Extracted page text data
········

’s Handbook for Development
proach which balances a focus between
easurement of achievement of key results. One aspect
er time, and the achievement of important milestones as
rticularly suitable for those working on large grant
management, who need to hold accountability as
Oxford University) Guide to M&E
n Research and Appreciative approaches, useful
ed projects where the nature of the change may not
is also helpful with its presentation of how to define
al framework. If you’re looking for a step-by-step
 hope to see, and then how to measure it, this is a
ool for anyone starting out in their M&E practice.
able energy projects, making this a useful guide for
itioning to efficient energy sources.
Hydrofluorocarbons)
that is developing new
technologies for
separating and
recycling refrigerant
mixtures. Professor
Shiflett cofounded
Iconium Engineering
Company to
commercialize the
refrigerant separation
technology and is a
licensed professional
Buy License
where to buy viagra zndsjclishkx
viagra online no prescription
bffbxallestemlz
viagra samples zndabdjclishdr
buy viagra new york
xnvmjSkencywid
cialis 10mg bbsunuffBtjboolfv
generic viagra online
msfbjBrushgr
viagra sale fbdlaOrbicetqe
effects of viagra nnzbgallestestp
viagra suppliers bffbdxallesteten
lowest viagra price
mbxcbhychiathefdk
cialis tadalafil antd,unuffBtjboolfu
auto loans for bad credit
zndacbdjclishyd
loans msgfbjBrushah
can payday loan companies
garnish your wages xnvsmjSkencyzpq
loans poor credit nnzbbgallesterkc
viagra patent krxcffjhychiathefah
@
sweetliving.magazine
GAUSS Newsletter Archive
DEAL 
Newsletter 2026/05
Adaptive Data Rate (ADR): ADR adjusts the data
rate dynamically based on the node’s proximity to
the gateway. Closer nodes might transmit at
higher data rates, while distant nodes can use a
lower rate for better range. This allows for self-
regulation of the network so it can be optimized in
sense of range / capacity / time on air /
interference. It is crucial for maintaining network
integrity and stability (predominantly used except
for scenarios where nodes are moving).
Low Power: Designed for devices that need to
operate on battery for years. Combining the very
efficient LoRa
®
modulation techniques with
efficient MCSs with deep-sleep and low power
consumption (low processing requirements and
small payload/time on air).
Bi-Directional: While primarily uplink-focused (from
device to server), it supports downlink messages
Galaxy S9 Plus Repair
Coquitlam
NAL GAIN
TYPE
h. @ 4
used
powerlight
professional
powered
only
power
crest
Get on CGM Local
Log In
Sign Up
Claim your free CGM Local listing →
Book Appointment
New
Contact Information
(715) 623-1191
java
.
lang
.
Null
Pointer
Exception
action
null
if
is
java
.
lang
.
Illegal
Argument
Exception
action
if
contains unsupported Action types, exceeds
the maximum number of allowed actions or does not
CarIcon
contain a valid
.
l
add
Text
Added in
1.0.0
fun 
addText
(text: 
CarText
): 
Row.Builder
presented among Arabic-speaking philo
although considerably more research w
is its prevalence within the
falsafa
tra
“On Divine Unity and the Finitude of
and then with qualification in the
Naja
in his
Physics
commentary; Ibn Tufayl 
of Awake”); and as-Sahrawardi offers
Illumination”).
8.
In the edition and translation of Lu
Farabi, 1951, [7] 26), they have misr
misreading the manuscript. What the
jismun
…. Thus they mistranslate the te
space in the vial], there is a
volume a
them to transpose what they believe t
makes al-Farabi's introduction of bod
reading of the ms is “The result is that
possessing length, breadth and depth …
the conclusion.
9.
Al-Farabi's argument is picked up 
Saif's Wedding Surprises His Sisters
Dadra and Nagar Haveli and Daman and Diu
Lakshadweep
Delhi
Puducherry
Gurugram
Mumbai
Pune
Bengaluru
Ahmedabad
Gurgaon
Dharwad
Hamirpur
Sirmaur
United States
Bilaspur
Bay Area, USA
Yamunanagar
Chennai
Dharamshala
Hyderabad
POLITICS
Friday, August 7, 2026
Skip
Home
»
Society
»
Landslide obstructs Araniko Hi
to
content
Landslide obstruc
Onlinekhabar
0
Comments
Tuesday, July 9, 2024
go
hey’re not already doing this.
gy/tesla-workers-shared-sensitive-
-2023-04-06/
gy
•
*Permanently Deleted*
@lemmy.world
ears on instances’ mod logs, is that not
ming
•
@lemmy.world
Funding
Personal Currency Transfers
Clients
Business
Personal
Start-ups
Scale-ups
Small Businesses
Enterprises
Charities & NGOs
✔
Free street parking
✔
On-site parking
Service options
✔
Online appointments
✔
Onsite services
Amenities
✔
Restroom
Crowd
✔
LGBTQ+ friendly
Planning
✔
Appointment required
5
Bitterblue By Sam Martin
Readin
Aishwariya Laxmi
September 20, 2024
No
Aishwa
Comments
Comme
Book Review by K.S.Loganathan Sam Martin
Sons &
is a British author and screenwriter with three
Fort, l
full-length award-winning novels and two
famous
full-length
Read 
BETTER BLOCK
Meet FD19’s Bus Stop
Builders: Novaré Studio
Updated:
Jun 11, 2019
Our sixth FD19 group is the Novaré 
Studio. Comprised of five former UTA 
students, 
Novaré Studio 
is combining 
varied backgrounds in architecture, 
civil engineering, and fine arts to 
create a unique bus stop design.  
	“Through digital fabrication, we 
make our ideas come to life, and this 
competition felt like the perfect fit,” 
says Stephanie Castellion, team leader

········

**Requirement:**
Using the records above, filter out every line that lacks the string "loans" and copy the rest.

**Exercise result:**
auto loans for bad credit
loans msgfbjBrushah
loans poor credit nnzbbgallesterkc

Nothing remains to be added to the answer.